Los soldados se separaron, caminando hacia su trinchera sin mirar atrás, para recordar demasiado tarde que no habían intercambiado direcciones. Estaban sujetos a lo que el destino deparara para ellos.

La incertidumbre carcomió los corazones de todos los hombres. ¿Qué sería de ellos al día siguiente? ¿Qué dirían los mandos más altos del ejército acerca de aquella tregua, cuando se enteraran? ¿Acaso todos los soldados tendrían el corazón para volverse a atacar después de tan pacífica Navidad?

Definitivamente no.

En varios sitios del frente, la tregua de Navidad transformó los espíritus de los soldados. Cuando se vieron obligados a poner de nuevo las pesadas botas sobre la tierra y tuvieron que volver a las batallas, estas se convirtieron en corteses intercambios. Los soldados se apuntaban con errores intencionales, se avisaban de próximos ataques o, atrevidamente, solo fingían estar luchando para contentar a quienes intentaban controlarles. La guerra, en realidad, ni siquiera era suya.

A los ojos de los altos mandos de los ejércitos enemigos no pasó desapercibido el hecho de que sus hombres dejaran de pelear con la energía de antes. Incapaces de acusar de alta traición a todos sus soldados, los Estados Mayores desplazaron a sus tropas para que todos volvieran a matarse, como si jamás hubiesen convivido; además, se evitaron a toda costa, en ocasiones venideras, acontecimientos como el de diciembre de 1914.

No obstante, las cosas ya estaban hechas. Por más que se avivara el odio entre desconocidos, muchos hombres no volverían a sentir la guerra de la misma manera. Los soldados que vivieron la tregua de Navidad habían aprendido que sus oponentes también eran humanos.


La guerra, contraria a las esperanzadoras predicciones de todos los soldados, duró varios años más después de aquella Navidad milagrosa. Millones de hombres no volvieron vivos del campo de batalla, mientras que otros tantos tampoco lo hicieron completos. Las balas, las bombas y los terribles encuentros dejaron heridos a todos los soldados, a algunos en el cuerpo, pero a todos en el corazón.

William, gracias al buen deseo del soldado alemán que conoció en Nochebuena, pudo volver a casa sin graves lesiones. Al visitar a su madre, pudo sonreírle como lo hacía siempre, caminar con ambas piernas hacia ella y abrazarla con los brazos que tuvo la suerte de conservar intactos.

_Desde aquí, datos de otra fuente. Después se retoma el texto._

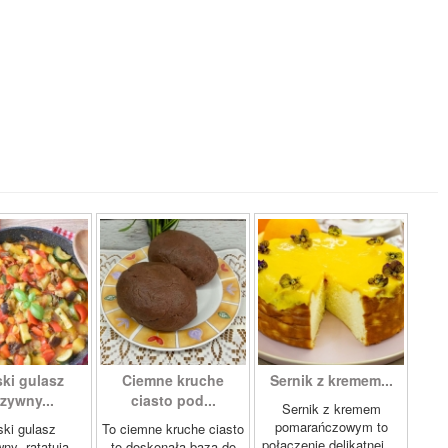
ki gulasz
Ciemne kruche
Sernik z kremem...
zywny...
ciasto pod...
Sernik z kremem
pomarańczowym to
ki gulasz
To ciemne kruche ciasto
połączenie delikatnej,...
ny „ratatuia
to doskonała baza do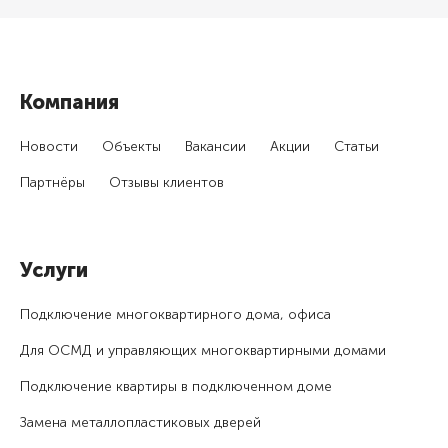
Компания
Новости
Объекты
Вакансии
Акции
Статьи
Партнёры
Отзывы клиентов
Услуги
Подключение много­квартирного дома, офиса
Для ОСМД и управляющих много­квартирными домами
Подключение квартиры в подключенном доме
Замена металлопластиковых дверей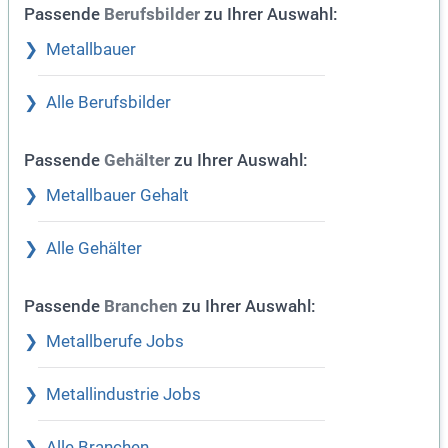
Passende
zu Ihrer Auswahl:
Berufsbilder
Metallbauer
Alle Berufsbilder
Passende
zu Ihrer Auswahl:
Gehälter
Metallbauer Gehalt
Alle Gehälter
Passende
zu Ihrer Auswahl:
Branchen
Metallberufe Jobs
Metallindustrie Jobs
Alle Branchen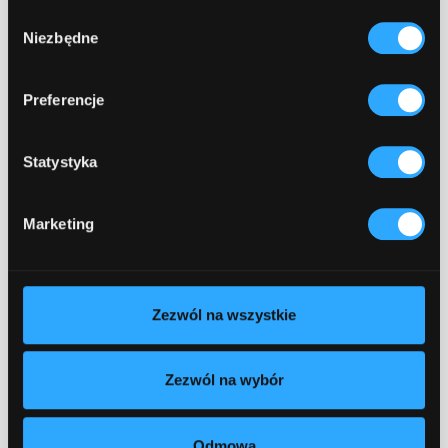
Wybór
Startup
Niezbędne
zgody
How to build a perfect website
for a startup to skyrocket
Preferencje
growth
February 14, 2023
10 min read
Statystyka
Marketing
Zezwól na wszystkie
Startup
Zezwól na wybór
Startup - which companies to
cooperate with?
Odmowa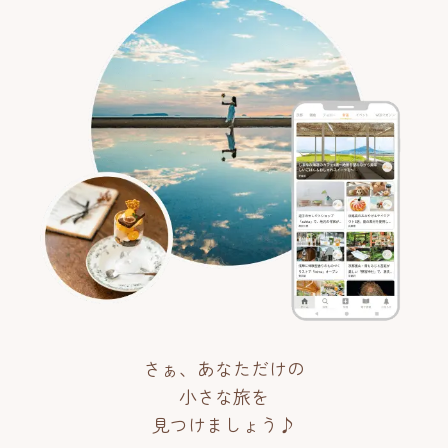
さぁ、あなただけの
小さな旅を
見つけましょう♪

Ese no fue el caso de Friedbert.

En algún momento, poco más de dos años después de que iniciara la guerra, el estallido de una bomba lo alcanzó mientras luchaba por salvar a un compañero atorado entre escombros. A la explosión le siguió el polvo, al polvo el dolor, la sangre y finalmente un color negro abrumador que consumió todo a su paso. Para el soldado alemán, la suerte nunca jugó de su parte; no había razón para que lo hiciera solo porque un hombre británico se la hubiese deseado con todo el corazón durante una tregua que, después de un tiempo, terminó por convertirse en un lejano sueño, perdido en infernales años de batallas.